Évidemment, cela s’applique également à d’autres virus, comme la grippe ; médecins et scientifiques s’inquiètent en effet de ce que l’on a qualifié de « triplendémique », la propagation parallèle et problématique du COVID-19, de la grippe et de l’infection par le virus respiratoire syncytial humain. « La pandémie a rendu le VRS et la grippe présents de nouvelles manières et à des moments étranges de l’année », a déclaré au Washington Post le professeur William Schaffner, médecin-chef de la Fondation nationale des maladies infectieuses et maître de conférences. prestigieuse école de médecine de l’Université Vanderbilt. « Certains d’entre nous craignent d’avoir une tripleendémie », a commenté le médecin.

Quant au VRS, il s’agit d’un virus à ARN simple brin de l’ordre des Mononegavirales. Comme indiqué, il est extrêmement contagieux. « Le virus respiratoire syncytial (VRS) est la cause la plus fréquente de bronchiolite (inflammation des petites voies respiratoires des poumons) et de pneumonie chez les enfants de moins de deux ans, mais il peut infecter les enfants de tout âge, bien qu’il soit plus fréquent chez ceux entre 2 et 8 mois », précise l’hôpital Bambino Gesù. Les infections à VRS ne immunisant pas, les petits peuvent être réinfectés, mais comme l’explique l’hôpital pédiatrique « généralement les infections ultérieures sont plus bénignes que les premières ». La période d’incubation du VRS, c’est-à-dire la fenêtre de temps entre l’exposition à l’agent pathogène et l’apparition des symptômes, est d’environ 4 à 6 jours. Les enfants plus jeunes sont les plus à risque de développer la forme sévère, tout comme les enfants prématurés et fragiles en raison d’autres conditions sous-jacentes.

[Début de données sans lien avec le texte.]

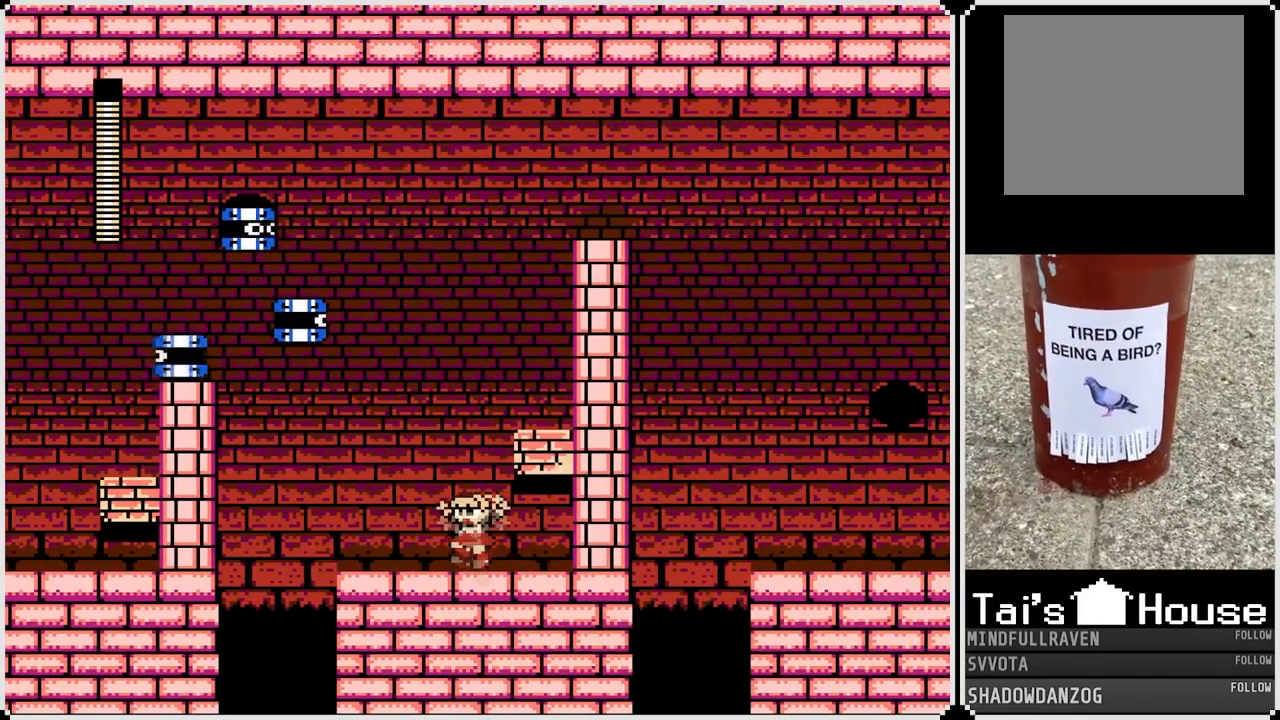
{"buttons": [], "left_stick": "center", "right_stick": "center", "events": [[200, "DPAD_RIGHT", "down"], [333, "CROSS", "up"], [483, "DPAD_RIGHT", "up"]]}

L’infection peut entraîner de graves complications respiratoires – telles qu’une insuffisance respiratoire – et mettre la vie en danger. Parmi les symptômes déclenchés par le virus figurent la toux, l’écoulement nasal (rhinorrhée), la fièvre, l’apnée respiratoire, la respiration sifflante, la cyanose (couleur bleue) et autres. Il peut être très difficile de distinguer les sous-jacents d’un rhume, de la grippe ou du COVID-19, de sorte que le diagnostic réel se fait à l’aide d’un écouvillon qui peut détecter le type de virus impliqué. Il n’existe actuellement aucun vaccin pour lutter contre cet agent pathogène, mais des injections mensuelles de l’anticorps monoclonal palivizumab peuvent être administrées aux enfants les plus à risque d’infection grave, comme le précisent les Manuels MSD à l’intention des professionnels de la santé faisant autorité.